→ **Alıntı metin**
Emre Kongar
Emre Kongar ekongar@cumhuriyet.com.tr Son Yazısı / Tüm Yazıları

Helalleşme üzerine: Derviş, üslup ve testi

18 Kasım 2021 Perşembe

“Dervişin fikri neyse zikri de odur.”

İnsanın kafasının içindeki düşünce, fikir ne ise konuşmasında, zikrinde onu söyler, onu anlatır.

“Üslubu beyan aynıyla insan.”

Bir insanın dili, kullandığı sözcükler, terimler, konuşma ve ifade tarzı yani üslubu, o insanın kişiliğini yansıtır.

“Testinin içinde ne varsa dışarıya o sızar.”

İnsanın kalbinde, beyninde, duygularında, düşüncelerinde ne varsa, konuşması, hali, tavrı, onu dışarıya vurur.

***

Bir insan:

Nezaketsizse, terbiyesizse, kavgacıysa, otoriterse, ayrıca cahilse, ne bilmediğini bile bilmiyorsa, kaba sabaysa, üstelik de anlayışsızsa, saldırgansa, kibirliyse, kendisinden başkasını sevmiyorsa, dogmatikse, ayrımcıysa, sevgisizse, nefret doluysa...

Üslubu da:

Nezaketsiz, terbiyesiz, kavgacı, otoriter, cahilce, kaba saba, anlayışsız, saldırgan ve kibirli, bencil, dogmatik, ayrımcı, sevgisiz ve nefret saçan bir üslup olur.

→ **Gösterilen veriler**
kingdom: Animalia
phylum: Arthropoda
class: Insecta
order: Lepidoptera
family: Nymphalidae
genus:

→ **Hedefler**
**A)** Alıntı metne göre bir insanın üslubu neyi yansıtır?
**B)** Alıntı metinde "18 Kasım 2021" sözlerinden "insanın kişiliğini yansıtır." sözlerine kadar olan kısmı olduğu gibi tekrarlayın.

→ **Görev sonuçları**
**A)** O insanın kişiliğini yansıtır.

**B)**
18 Kasım 2021 Perşembe

“Dervişin fikri neyse zikri de odur.”

İnsanın kafasının içindeki düşünce, fikir ne ise konuşmasında, zikrinde onu söyler, onu anlatır.

“Üslubu beyan aynıyla insan.”

Bir insanın dili, kullandığı sözcükler, terimler, konuşma ve ifade tarzı yani üslubu, o insanın kişiliğini yansıtır.